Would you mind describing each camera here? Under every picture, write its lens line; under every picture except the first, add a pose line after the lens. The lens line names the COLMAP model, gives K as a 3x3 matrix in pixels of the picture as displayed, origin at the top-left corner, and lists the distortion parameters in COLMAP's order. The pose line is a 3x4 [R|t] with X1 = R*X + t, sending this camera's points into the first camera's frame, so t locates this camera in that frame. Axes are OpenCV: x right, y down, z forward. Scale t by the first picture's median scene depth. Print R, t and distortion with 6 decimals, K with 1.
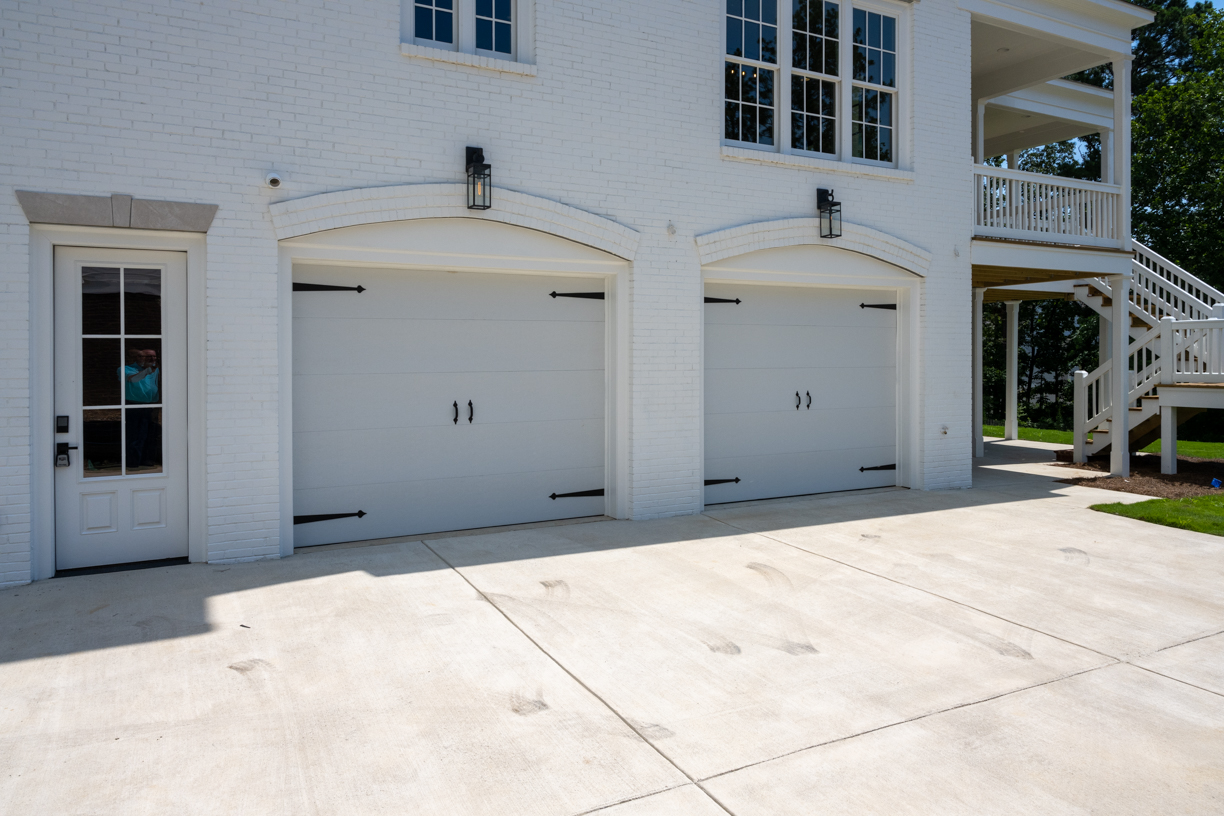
lens RADIAL K [[802.0, 0, 615.7], [0, 802.0, 362.6], [0, 0, 1]] dist [0.005853, 0.000888]
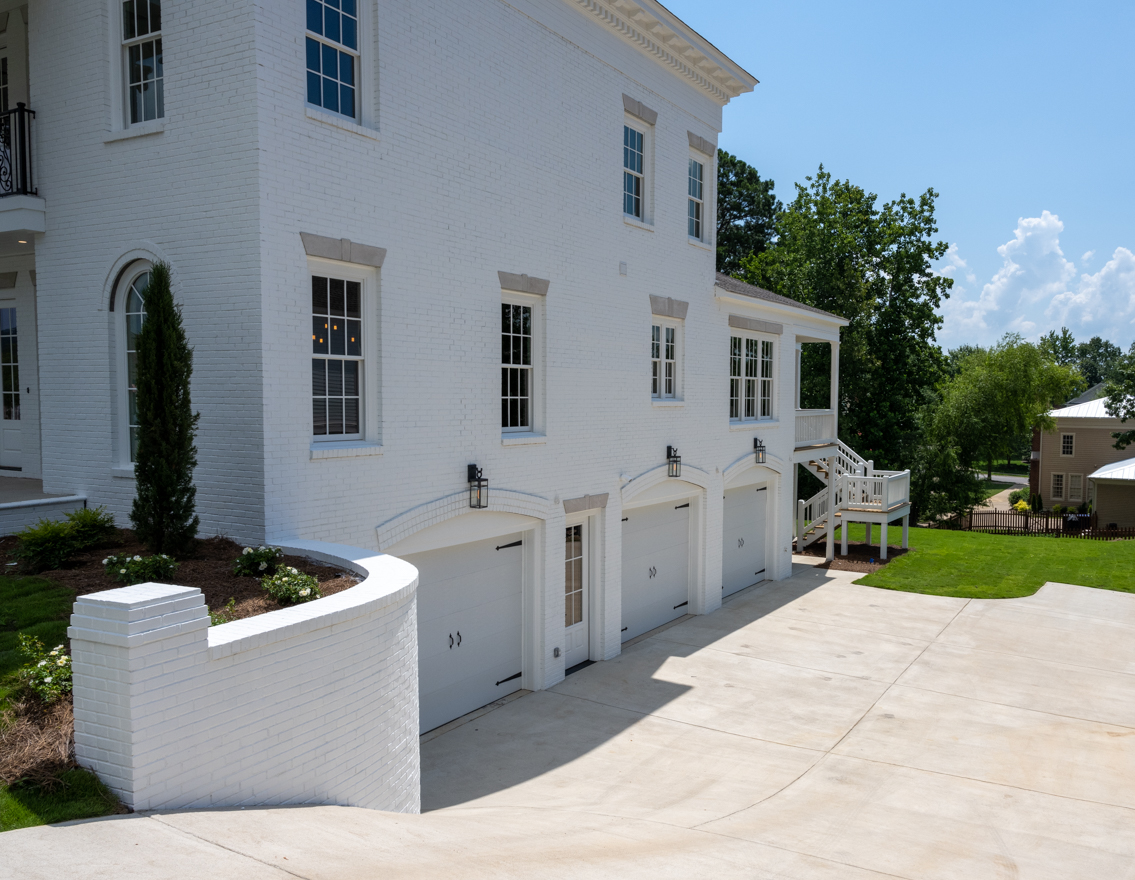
lens RADIAL K [[970.6, 0, 568.0], [0, 970.6, 443.1], [0, 0, 1]] dist [0.005932, 0.001668]
pose [[0.855816, -0.030362, 0.516389, -1.987030], [-0.003199, 0.997946, 0.063977, -0.511410], [-0.517271, -0.056404, 0.853961, -1.167371]]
┄┄┄┄┄┄┄┄┄┄┄┄┄┄┄┄┄┄┄┄
Required work
Copy every line of the data above verbatim, leaving out the pictures.

Task answer
Would you mind describing each camera here? Under every picture, write its lens line; under every picture except the first, add a pose line after the lens. The lens line names the COLMAP model, gives K as a 3x3 matrix in pixels of the picture as displayed, origin at the top-left corner, and lists the distortion parameters in COLMAP's order. The pose line is a 3x4 [R|t] with X1 = R*X + t, sending this camera's points into the first camera's frame, so t locates this camera in that frame. Axes are OpenCV: x right, y down, z forward. Scale t by the first picture's median scene depth. Print R, t and distortion with 6 decimals, K with 1.
lens RADIAL K [[802.0, 0, 615.7], [0, 802.0, 362.6], [0, 0, 1]] dist [0.005853, 0.000888]
lens RADIAL K [[970.6, 0, 568.0], [0, 970.6, 443.1], [0, 0, 1]] dist [0.005932, 0.001668]
pose [[0.855816, -0.030362, 0.516389, -1.987030], [-0.003199, 0.997946, 0.063977, -0.511410], [-0.517271, -0.056404, 0.853961, -1.167371]]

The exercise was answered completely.